> [Written task]
Return all the lines below in which the string "に投稿された" appears.

★ ★ ★ ★

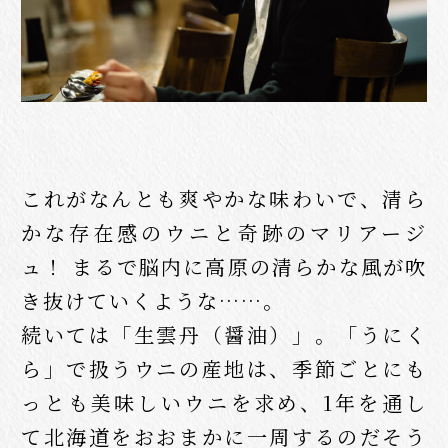
これがなんとも爽やかな味わいで、清ら
かな存在感のウニと奇跡のマリアージ
ュ！ まるで脳内に高原の清らかな風が吹
き抜けていくような……。
続いては「生雲丹（醤油）」。「うにく
ら」で扱うウニの産地は、季節ごとにも
っとも美味しいウニを求め、1年を通し
て北海道をおおまかに一周するのだそう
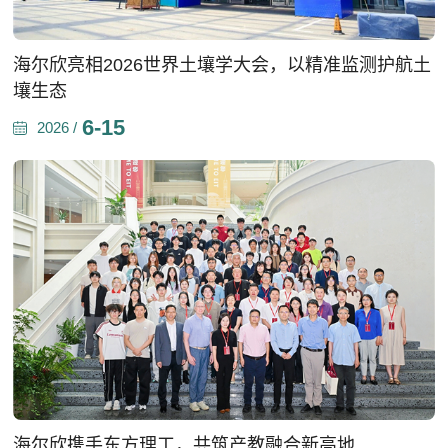
海尔欣亮相2026世界土壤学大会，以精准监测护航土
壤生态
6-15
2026 /
海尔欣携手东方理工，共筑产教融合新高地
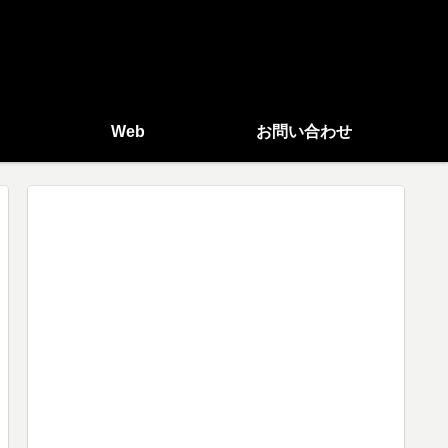
Web
お問い合わせ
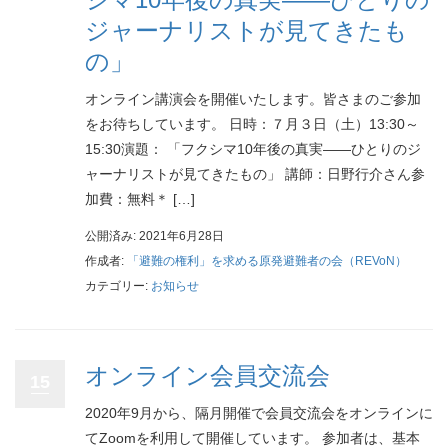
ジャーナリストが見てきたも
の」
オンライン講演会を開催いたします。皆さまのご参加
をお待ちしています。 日時：７月３日（土）13:30～
15:30演題： 「フクシマ10年後の真実――ひとりのジ
ャーナリストが見てきたもの」 講師：日野行介さん参
加費：無料＊ […]
公開済み: 2021年6月28日
作成者:
「避難の権利」を求める原発避難者の会（REVoN）
カテゴリー:
お知らせ
オンライン会員交流会
15
2020年9月から、隔月開催で会員交流会をオンラインに
てZoomを利用して開催しています。 参加者は、基本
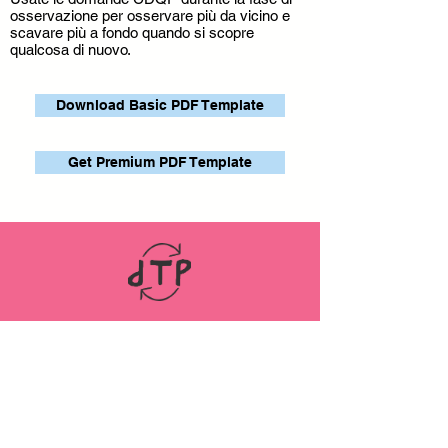
osservazione per osservare più da vicino e
scavare più a fondo quando si scopre
qualcosa di nuovo.
Download Basic PDF Template
Get Premium PDF Template
LINKS
ABOUT
Datenschutz
Impressum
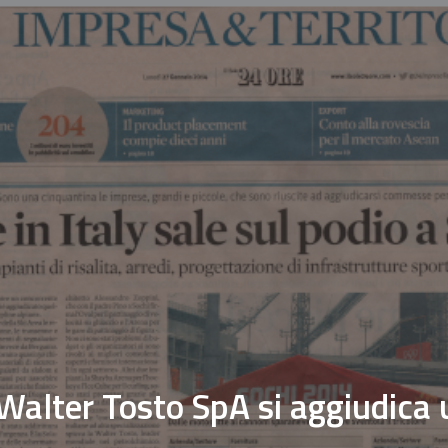
i: Walter Tosto SpA si aggiudic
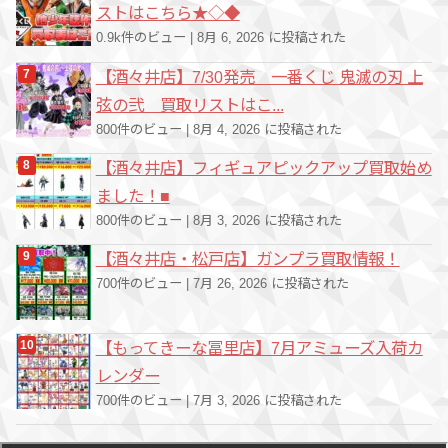
ストはこちら★◇◆
0.9k件のビュー
|
8月 6, 2026 に投稿された
【酒々井店】7/30発売 一番くじ 鬼滅の刃 上
弦の弐 買取リストはこ...
800件のビュー
|
8月 4, 2026 に投稿された
【酒々井店】フィギュアピックアップ買取始め
ました！■
800件のビュー
|
8月 3, 2026 に投稿された
【酒々井店・松戸店】ガンプラ買取情報！
700件のビュー
|
7月 26, 2026 に投稿された
【もってきーな冨里店】7月アミューズ入荷カ
レンダー
700件のビュー
|
7月 3, 2026 に投稿された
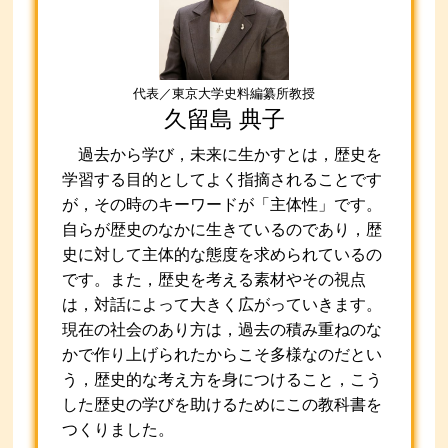
代表／東京大学史料編纂所教授
久留島 典子
過去から学び，未来に生かすとは，歴史を
学習する目的としてよく指摘されることです
が，その時のキーワードが「主体性」です。
自らが歴史のなかに生きているのであり，歴
史に対して主体的な態度を求められているの
です。また，歴史を考える素材やその視点
は，対話によって大きく広がっていきます。
現在の社会のあり方は，過去の積み重ねのな
かで作り上げられたからこそ多様なのだとい
う，歴史的な考え方を身につけること，こう
した歴史の学びを助けるためにこの教科書を
つくりました。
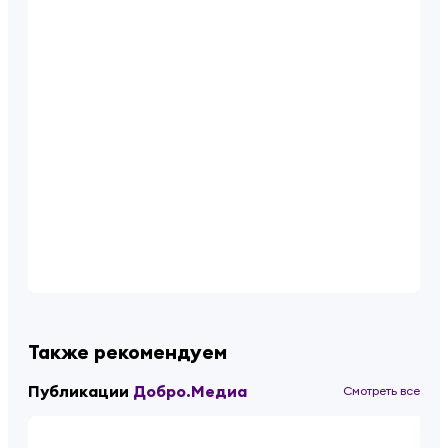
Также рекомендуем
Публикации
Добро.Медиа
Смотреть все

★ ★ ★ ★

> [Answer box]
8月 6, 2026 に投稿された
8月 4, 2026 に投稿された
8月 3, 2026 に投稿された
7月 26, 2026 に投稿された
7月 3, 2026 に投稿された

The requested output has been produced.